The American Civil War Wax Museum in Gettysburg is undergoing a huge transformation, ready for when it will become known as the Gettysburg Heritage Center. To make way for new exhibits, many of the wax figurines – some of which have been in place for 50 years – will be sold at auction, along with antique furniture, clothing and other props used for the scenes.
To increase the appeal of the museum with younger visitors, the centre will be renamed Gettysburg Heritage Center. Exhibits will be created using technology, artefacts and “smart tables” so that visitors will be able to experience how it would have felt to live in Gettysburg before, during and in the aftermath of the battle. Effects will include the ground shaking as cannons boom.

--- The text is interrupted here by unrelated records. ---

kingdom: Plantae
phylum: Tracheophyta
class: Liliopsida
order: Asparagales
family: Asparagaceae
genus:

Tammy Myers, the president of the centre, is hoping to appeal to more females by including details of the challenges faced in everyday life. Artefacts will include an antique church pew, signs filled with bullet holes and diaries.
According to Stephanie Lightner, the general manager of the centre, people are more likely to remember their experience at the museum than the artefacts. Although some long serving members of staff have reportedly found it difficult, they are adjusting to the changes.
Actors will still re-enact history outside the museum when it opens in April.
Antique furniture will be among the items sold at auction in March and is expected to create interest among collectors and theatre groups. Items like antique bookcases can create a realistic atmosphere of days gone by.